Natural gas is neither “sustainable” nor “clean”, says Janet Solomon, co-founder of environmental coalition Oceans Not Oil. In its objections to the TotalEnergies challenge, Oceans Not Oil says the concept pure gas produces much less carbon emissions than coal is deceptive, due to methane leakage which is frequent throughout oil and gas operations.
Also, says Solomon, renewables are a quicker approach to meet the nation’s vitality wants.
Solomon stated that the ESIA additionally didn’t think about the fishing communities and the influence the exploration challenge would have on their heritage. “We’ve got a large informal economy that is totally reliant on a healthy ocean, from tourism to fisheries,” she stated. “The ocean is sacred to a lot of cultures in South Africa.”
Not many fishers attended the general public assembly held in Hout Bay earlier this month to focus on the challenge. This was as a result of they didn’t comprehend it was going down, says fisher Reagan James, Chief of the Katz Korana Royal House, who lives in Hout Bay and did attend the assembly.
“We make our livelihoods out of the sea. … Oil and gas is not going to benefit our community,”
he stated.
Greenpeace Africa spokesperson Chris Vlavianos informed GroundUp the TotalEnergies challenge can be shut to a number of Marine Protected Areas (MPAs). “These are lifelines for local communities”, he stated, and nurseries for fish species.
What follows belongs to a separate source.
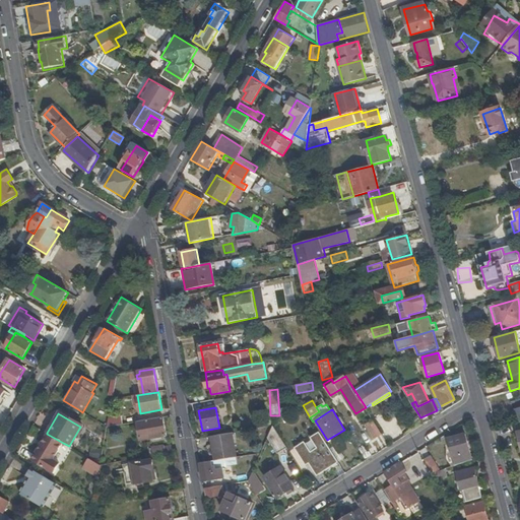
[(163,417),(137,421),(140,441),(167,436),(163,417)]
Vlavianos says it’s “nonsensical” to pursue oil and gas within the context of the “just transition”. “It will achieve nothing but locking us into a high emissions trajectory, with little real economic benefits to people on the ground. Often, the jobs and economic upliftment promised by these projects do not materialise.”
The summary of the environmental evaluation does present that the exploration challenge overlaps with areas the place 4 species are fished, however means that with communication and coordination with fishers, its influence will be mitigated. The report notes that many individuals are “directly reliant on the ocean and coast for their livelihood, and social and spiritual wellbeing”.
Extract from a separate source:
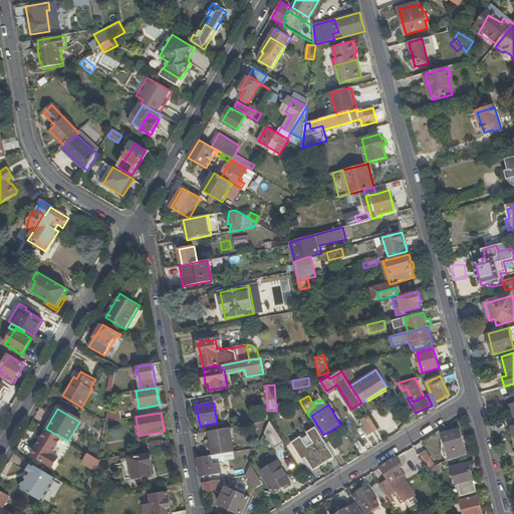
[(107,416),(106,422),(118,420),(116,414),(107,416)]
Els Vermeulen, director of the Mammal Research Institute Whale Unit on the University of Pretoria, who attended the assembly in Hermanus, stated she had no main issues concerning the influence of the challenge on whales and mammals. She stated that the influence evaluation had been properly executed, that the exploration can be quick time period and never through the whale migration season.
TotalEnergies spokesperson Stéphanie Dezaunay, stated: “In South Africa, TotalEnergies is positioning itself as a player in the evolution of the country’s energy mix as part of the necessary transition from coal to renewable energies and gas”.
“South Africa’s economy is still predominantly coal-based, accounting for 80% of its current electricity generation. Access to energy, and in particular meeting the growing demand for electricity, is a major concern in South Africa, where load shedding and power cuts have been almost a daily occurrence for nearly 15 years and where air pollution from fine particles linked to coal burning is frequent,”
Dezaunay stated.
She stated using gas as a substitute of coal would halve carbon emissions and “drastically reduce air pollution”. TotalEnergies was additionally engaged on photo voltaic and wind vitality, she stated.
Asked how a lot of the output from the challenge can be used within the home market and the way a lot can be exported, she didn’t reply by the point of publication.
The Department of Mineral Resources and Energy didn’t reply to GroundUp’s questions.